The reason why there are different strands is because there is no one size fits all. Some people just want information and others want fuller investigation and possible convictions; hence the HIU. Whilst in the main, participants to the conflict might prefer the ICIR process, the choice is for families. However, the ICIR would provide a form of organizational accountability, which is equally important for families. That is precisely why I recently put the question directly to George Hamilton at Féile An Phobail to publish the Stalker/Sampson and Stevens reports as a means to demonstrating goodwill, trust and confidence in the overall process of dealing with the past.
Take for example the Independent Commission for the Location of Victims Remains (ICLVR) that has been, and is, successfully working with former members of the IRA to locate the bodies of the disappeared. The ICIR is based on the exact same principle.
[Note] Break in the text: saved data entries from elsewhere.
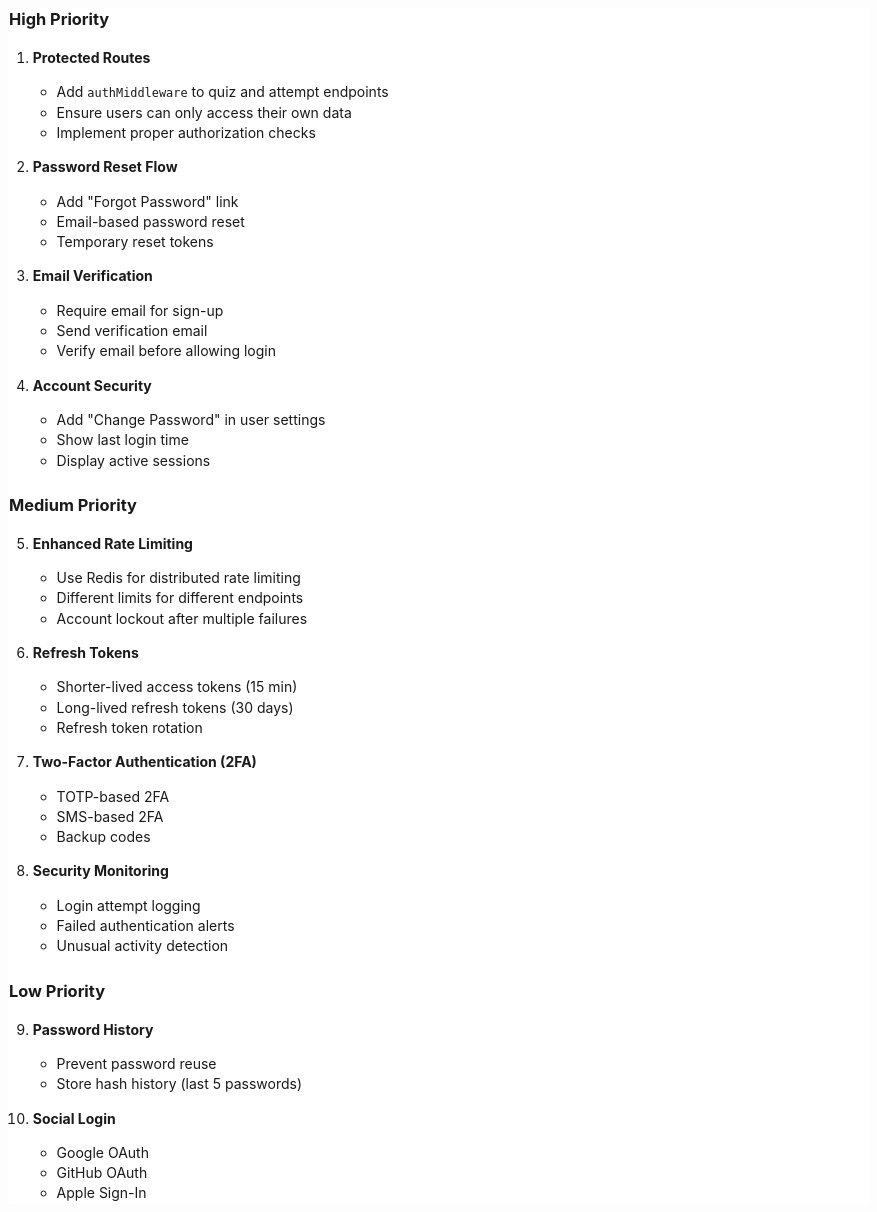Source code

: ### High Priority

1. **Protected Routes**
   - Add `authMiddleware` to quiz and attempt endpoints
   - Ensure users can only access their own data
   - Implement proper authorization checks

2. **Password Reset Flow**
   - Add "Forgot Password" link
   - Email-based password reset
   - Temporary reset tokens

3. **Email Verification**
   - Require email for sign-up
   - Send verification email
   - Verify email before allowing login

4. **Account Security**
   - Add "Change Password" in user settings
   - Show last login time
   - Display active sessions

### Medium Priority

5. **Enhanced Rate Limiting**
   - Use Redis for distributed rate limiting
   - Different limits for different endpoints
   - Account lockout after multiple failures

6. **Refresh Tokens**
   - Shorter-lived access tokens (15 min)
   - Long-lived refresh tokens (30 days)
   - Refresh token rotation

7. **Two-Factor Authentication (2FA)**
   - TOTP-based 2FA
   - SMS-based 2FA
   - Backup codes

8. **Security Monitoring**
   - Login attempt logging
   - Failed authentication alerts
   - Unusual activity detection

### Low Priority

9. **Password History**
   - Prevent password reuse
   - Store hash history (last 5 passwords)

10. **Social Login**
    - Google OAuth
    - GitHub OAuth
    - Apple Sign-In
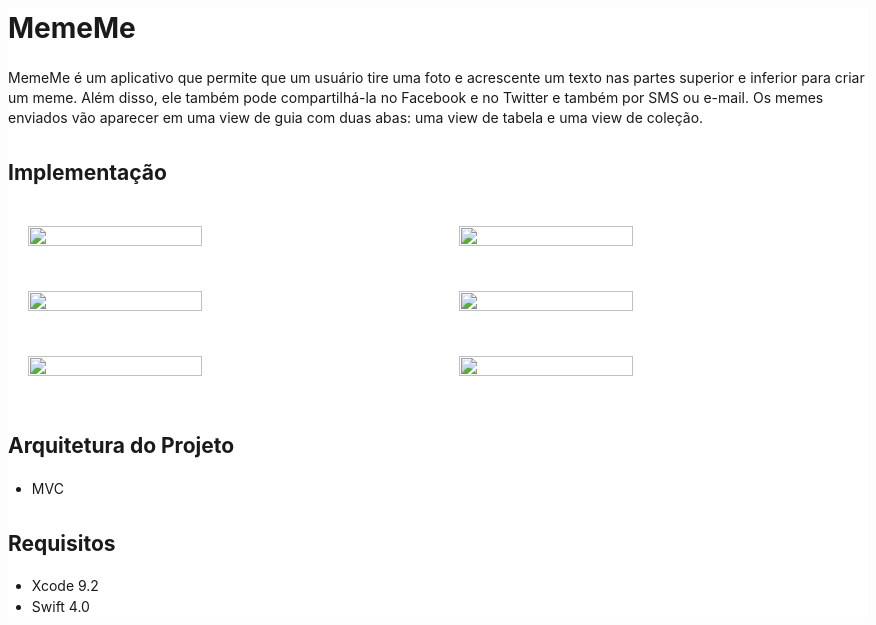# MemeMe
MemeMe é um aplicativo que permite que um usuário tire uma foto e acrescente um texto nas partes superior e inferior para criar um meme. Além disso, ele também pode compartilhá-la no Facebook e no Twitter e também por SMS ou e-mail. Os memes enviados vão aparecer em uma view de guia com duas abas: uma view de tabela e uma view de coleção.

## Implementação
<p float="left">
<img height="45%" width="45%" vspace="20" hspace="20" src="https://user-images.githubusercontent.com/12848020/43496419-b0e45b86-9513-11e8-8e76-021466ad5b84.png" />
 <img height="45%" width="45%" vspace="20" hspace="20" src="https://user-images.githubusercontent.com/12848020/43496420-b10a2f50-9513-11e8-9689-6c17ae382210.png" />
 <img height="45%" width="45%" vspace="20" hspace="20" src="https://user-images.githubusercontent.com/12848020/43496421-b13381d4-9513-11e8-9027-529a729f1152.png" />
 <img height="45%" width="45%" vspace="20" hspace="20" src="https://user-images.githubusercontent.com/12848020/43496422-b1649684-9513-11e8-875e-edb5a42b478c.png" />
 <img height="45%" width="45%" vspace="20" hspace="20" src="https://user-images.githubusercontent.com/12848020/43496423-b195fb02-9513-11e8-8e79-b1becaf777ab.png" />
 <img height="45%" width="45%" vspace="20" hspace="20" src="https://user-images.githubusercontent.com/12848020/43496424-b1c55b9a-9513-11e8-8bd0-12c074df89e6.png" />
</p>

## Arquitetura do Projeto
 - MVC

## Requisitos
- Xcode 9.2
- Swift 4.0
Of course there are genuine concerns around the modalities and timeframe of how, if a family exhausts the HIU element without a satisfactory outcome, they can then engage the ICIR. But the notion that any process would simply ‘name and shame’ individuals was never an option and nor should it be. We’ve had enough problems with innuendo and speculation by tabloid reporting, which is dangerous enough.
I would be more concerned that an agenda of those who want to keep a lid on their secrets has managed to parallel an agenda of salacious headlining and lazy journalism. We have constant complaint about calls for inquiries and when we near to the implementation of an agreed mechanism for all it’s a case of vicarious complaint about it. Clearly there are those who don’t want the past dealt with at all. An alternative view that properly interrogates and analyses detail often struggles for space in the era of controversial sound-bite. This is too important an issue.
The document revealed by Brian Rowan merits better contextual analysis.
No process is perfect; but this may be best chance for the greater number of families. Let’s not make the perfect the enemy of the good and of what is possible.
3 Comments
Ignore Bryson, he hasn’t seen any of the conflict with being in DDee as well as being born in 90 nor did he have anyone close to him murdered. Ignore him about Robinson, someone in the DUP is obviously feeding him info and he knows just as much as the politicians do. Wouldn’t be surprised if Robinson himself is the leak. So don’t be surprised if he is called, if its only to be asked to confirm his name what he knows which is already known. Only reason its big news to some is that this wasn’t in the public domain!
So was the rumour about Loughgall untrue ?
Terrorists shouldn’t come under the NI memorial fund, its a disgrace that they’re trying to get them on the same platform as my dad and other victims. If we were in Africa, the British and Irish governments would have slaughtered both Loyalist and Republican terrorists.